4 ½ stars.

For those readers seeking an inside look at the downfall of business giants, as well as the slow fizzle of smaller companies, Corporate Undertaker: Business Lessons from the Dead and Dying by author and crisis manager Domenic Aversa offers a savage peek behind the corporate curtain.

With big business taking such center stage in the power dynamics of politics and the daily news, it is easy to forget that the majority of businesses still fail, a point that the author makes early on in the book. More than 50% of businesses fail in the first five years, while 70% are done within a decade. That ominous fact sets the perfect tone for this eye-opening read, one that should have a surprisingly broad appeal.

Domenic Aversa walks readers through his long career as the reluctant harbinger of death for companies, big and small, in nearly every state in America, and dozens of countries around the world. To hear these intense stories of business titans being reduced to rubble is oddly cathartic, but it is also humanizing.

In many of these anecdotal tales, businesses fail for very relatable reasons, and when the boardroom facade is stripped away, business leaders and managers are revealed as common people, subject to pettiness and rage and sorrow like anyone. One may not expect to experience such surges of empathy at some of these stories, but the power of Aversa’s storytelling is undeniable. There are uplifting and amusing moments as well, when a company does manage to save itself, under the guidance and sincere interest of this author.

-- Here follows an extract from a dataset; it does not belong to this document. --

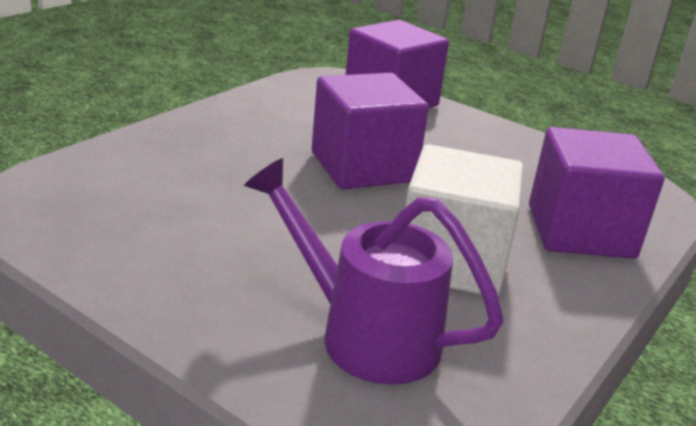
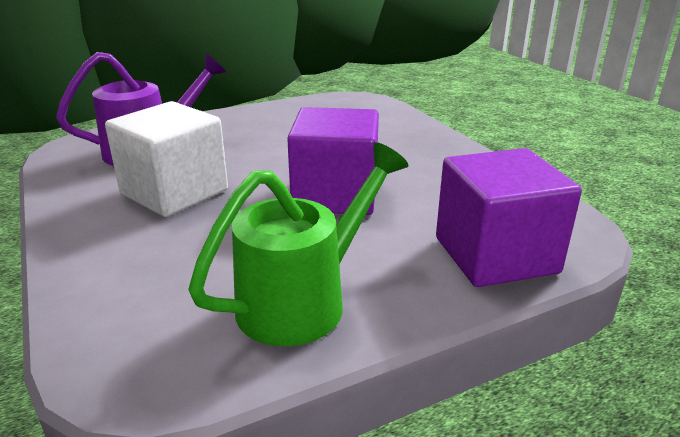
camera: 120 degrees right, 0 degrees up
purple cube [529,127,664,259] -> none
none -> green watering can [188,142,409,346]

Between Aversa’s varied careers and the very nature of his job, the range of stories is impressive, making ripe fodder for a page-turning memoir. There are also some high-stakes situations that seem pulled straight from Hollywood imagination, yet Aversa is nothing if not believable. He realizes how strange it is to see behind this wealthy and occasionally dangerous curtain, but he welcomes readers in with intense details, shocking bursts of action, and the rubbernecking draw of crisis. Despite how wild some of these stories may seem, they are written with an authentic and engaging voice, from a writer that has obviously reflected and considered these experiences for many years.

One particularly standout aspect of the book are the sections of “Lessons,” particularly those on “Life” and “Adversity.” These are condensed bundles of wisdom, amounting to the distilled outcome of the author’s experience. While the rest of the book is fascinating, these lists are spot on, well-written, and continuously compelling.

There are some moments that get a bit “inside baseball,” but these are also filled with practical suggestions for professionals in any industry. Additionally, the suggested tasks may seem like common sense, but when juxtaposed with these real-life stories of businesses around the world, one begins to see the importance of seemingly simple things.

Peppered with moments of levity, as well as hard moments of loss and grief, this book puts a new shine on the corporate world. While a business memoir may not sound like a compelling slice of the human experience, Corporate Undertaker truly is a gripping read, particularly given the unique position this author survived and thrived in for decades.